Contact hole reticle optimization by using interference mapping lithography (IML)

TL;DR: In this article, the theory of interference mapping lithography (IML) is presented for low k1 (k1 < 0.4) contact hole imaging, and techniques to optimize a binary mask or a CPL mask for maximizing the exposure latitude (EL) or depth of focus (DOF).

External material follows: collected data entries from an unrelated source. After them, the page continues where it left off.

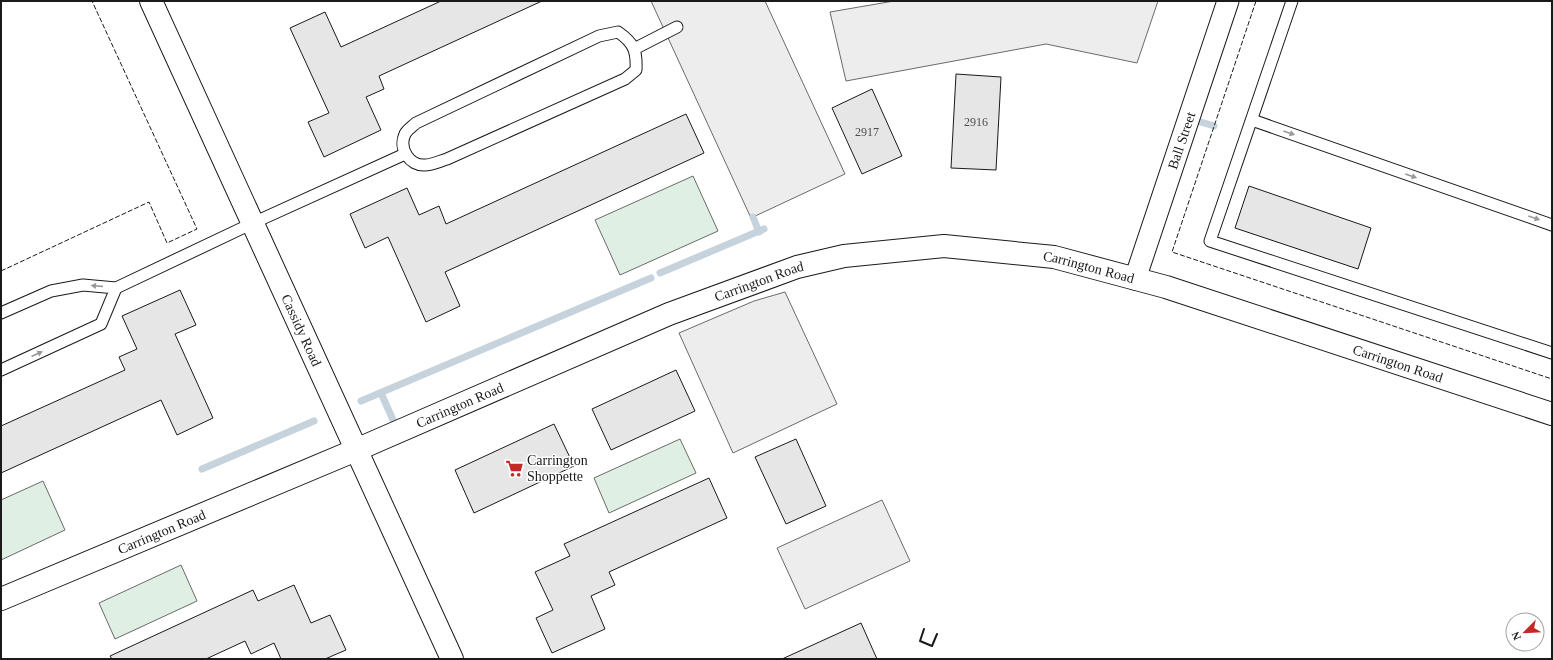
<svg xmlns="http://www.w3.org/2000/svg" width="1553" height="660" viewBox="0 0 1553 660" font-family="'Times New Roman',serif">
	<rect width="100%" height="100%" fill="#fff"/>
	<!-- green -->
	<g fill="#e0efe3" stroke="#6a6a6a">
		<path d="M693,176L718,231L620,275L595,220Z"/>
		<path d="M680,439L696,473L609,513L594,478Z"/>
		<path d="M43,481L65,530L1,560V500Z"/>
		<path d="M181,565L197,601L115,639L99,603Z"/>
	</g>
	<!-- parking -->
	<g fill="#ededed" stroke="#6a6a6a">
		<path d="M651,1H765L845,174L751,218Z"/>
		<path d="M894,1H1158L1137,63L1046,44L846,81L830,12Z"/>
		<path d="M785,292L837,404L733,453L679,333L754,301Z"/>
		<path d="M882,500L910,561L805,609L777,548Z"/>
	</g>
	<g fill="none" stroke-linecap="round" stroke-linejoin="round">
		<!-- stream -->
		<g stroke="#c6d2dc" stroke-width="7">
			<path d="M1191,119L1214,126"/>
			<path d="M753,217L759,232"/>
			<path d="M660,273L764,229"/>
			<path d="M381,393L397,429"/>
			<path d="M361,401L651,278"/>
			<path d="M202,469L314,421"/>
		</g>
	</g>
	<!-- building -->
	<g fill="#e6e6e6" stroke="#1a1a1a">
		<path d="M441,1H542L379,76L384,89L366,97L381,130L324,157L308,122L329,113L290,28L325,12L341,47Z"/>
		<path d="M956,74L1001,77L996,170L951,168Z"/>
		<path d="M872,89L902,156L862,174L832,108Z"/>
		<path d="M686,114L704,153L445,272L460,306L426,322L388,237L365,248L350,214L407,188L419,215L439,206L446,224Z"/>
		<path d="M1249,186L1371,228L1358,269L1235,228Z"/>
		<path d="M180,290L196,325L175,334L213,418L177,435L161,400L1,473V426L125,370L119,357L137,349L122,316Z"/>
		<path d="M676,370L695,411L611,450L592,409Z"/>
		<path d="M554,424L574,466L474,513L455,470Z"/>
		<path d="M796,439L826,506L786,524L755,457Z"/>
		<path d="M709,478L727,518L609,572L615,585L591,596L605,629L552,653L536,618L553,610L535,572L570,556L564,544Z"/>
		<path d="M294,585L311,623L330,615L346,650L325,659H281L274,643L251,654L245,641L206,659H112L110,656L253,590L258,601Z"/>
		<path d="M861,623L877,659H782Z"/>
	</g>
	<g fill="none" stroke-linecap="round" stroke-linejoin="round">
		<defs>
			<g id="lane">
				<path d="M1292,1L1210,241L1552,353"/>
				<path d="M618,32C634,43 637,51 636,70L625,79L447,159C440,161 432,165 425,165C410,166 398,149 405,134C407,130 413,126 416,123L599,36Z"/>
				<path d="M634,49L677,27"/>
				<path d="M1252,120L1552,225"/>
				<path d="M116,288L253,223L405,154"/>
				<path d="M1,313L51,291L83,285L116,288L101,324L1,370"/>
			</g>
			<g id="street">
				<path id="s1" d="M1135,279L1228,1"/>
			</g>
			<g id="secondary">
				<path id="s2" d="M151,1L452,659"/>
				<path id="s3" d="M1,599L356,450L669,314L797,267L844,256L944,246L1054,257L1166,287L1552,414"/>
			</g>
		</defs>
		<!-- lane casing -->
		<use href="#lane" stroke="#1a1a1a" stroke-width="13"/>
		<!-- street casing -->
		<use href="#street" stroke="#1a1a1a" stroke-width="23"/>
		<!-- secondary casing -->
		<use href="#secondary" stroke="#1a1a1a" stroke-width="24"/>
		<!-- lane -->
		<use href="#lane" stroke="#fff" stroke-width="11"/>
		<!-- street -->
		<use href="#street" stroke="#fff" stroke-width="21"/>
		<!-- secondary -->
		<use href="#secondary" stroke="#fff" stroke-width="22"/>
		<!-- fence -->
		<g stroke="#1a1a1a" stroke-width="1" stroke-dasharray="5 2" stroke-linecap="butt">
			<path d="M1256,1L1172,252L1552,379"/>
			<path d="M1,271L149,202L167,243L197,229L92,1"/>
		</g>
		<!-- wall -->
		<path stroke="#1a1a1a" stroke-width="2" d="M924,629L920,641L932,646L937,634"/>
	</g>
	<!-- one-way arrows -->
	<defs><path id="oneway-solid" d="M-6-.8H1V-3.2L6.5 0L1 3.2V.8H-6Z"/></defs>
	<g fill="#989898">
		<use href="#oneway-solid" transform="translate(1289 133) rotate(19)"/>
		<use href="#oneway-solid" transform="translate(1411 176) rotate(19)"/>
		<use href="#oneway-solid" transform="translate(1534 218) rotate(19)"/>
		<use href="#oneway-solid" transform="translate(97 286) rotate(-176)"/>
		<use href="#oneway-solid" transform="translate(37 354) rotate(-24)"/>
	</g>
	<!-- icons -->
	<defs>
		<symbol id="supermarket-bare" viewBox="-9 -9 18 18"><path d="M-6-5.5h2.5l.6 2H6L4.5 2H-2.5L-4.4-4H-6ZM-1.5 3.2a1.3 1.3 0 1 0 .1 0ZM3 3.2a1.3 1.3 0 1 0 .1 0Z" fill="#c62828" stroke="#fff" stroke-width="2.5" paint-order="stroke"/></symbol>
	</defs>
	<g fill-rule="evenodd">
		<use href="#supermarket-bare" x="502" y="456" width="25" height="25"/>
	</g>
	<g text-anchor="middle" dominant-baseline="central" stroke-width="3" stroke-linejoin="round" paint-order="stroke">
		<!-- number labels -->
		<g font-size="12" fill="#4d4d4d">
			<text x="976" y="122">2916</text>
			<text x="867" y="132">2917</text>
		</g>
		<!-- street labels -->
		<g font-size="14" fill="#1a1a1a" stroke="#fff">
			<text stroke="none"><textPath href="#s1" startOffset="146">Ball Street</textPath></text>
			<text stroke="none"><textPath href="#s3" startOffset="1158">Carrington Road</textPath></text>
			<text stroke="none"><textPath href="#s3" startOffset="822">Carrington Road</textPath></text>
			<text stroke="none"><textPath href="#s2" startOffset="362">Cassidy Road</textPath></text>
			<text stroke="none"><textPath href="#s3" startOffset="1482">Carrington Road</textPath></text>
			<text stroke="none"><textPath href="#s3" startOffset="498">Carrington Road</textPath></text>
			<text stroke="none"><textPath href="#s3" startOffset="174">Carrington Road</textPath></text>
		</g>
		<!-- poi labels -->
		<g font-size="14" fill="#1a1a1a" stroke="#fff" text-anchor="start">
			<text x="527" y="460">Carrington<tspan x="527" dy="16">Shoppette</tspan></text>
		</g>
	</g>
	<!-- border -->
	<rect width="1553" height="660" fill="none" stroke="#1a1a1a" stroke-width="4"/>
	<!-- north arrow -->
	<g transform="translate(1525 632) rotate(246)"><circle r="19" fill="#ffffff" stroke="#a3a3a3"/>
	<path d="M0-3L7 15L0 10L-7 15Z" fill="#c62828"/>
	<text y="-6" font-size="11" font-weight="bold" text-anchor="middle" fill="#1a1a1a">N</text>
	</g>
</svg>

Abstract: The theory of interference mapping lithography (IML) is presented for low k1 (k1<0.4) contact hole imaging. IML with a coherent source is shown to be analogous to methods used in creating a Fresnel lens. With IML for a partially coherent source, the interference map is calculated by using the first eigenfunction of the transmission cross coefficient (TCC). From this interference map, clear 0° AFs and for clear 180° AFs are placed in the optimal location. Thus, IML is a method to place AFs via a model. From the interference map, a method for creating a CPL mask is demonstrated. Using IML, techniques to optimize a binary mask or a CPL mask are presented for maximizing the exposure latitude (EL) or depth of focus (DOF). These techniques are verified with simulation. Using IML for maximum EL, a CPL mask with 100nm (k1=0.39) contacts was created and exposed on an ASML /1100 ArF scanner using NA of 0.75 and Quasar illumination (σin=0.72, σout=0.92, span angle=20°). Measurements on the exposed wafers show that IML CPL results in printing 100nm contacts through pitch (200nm minimum pitch to isolated) with 0.45μm DOF at 10% EL.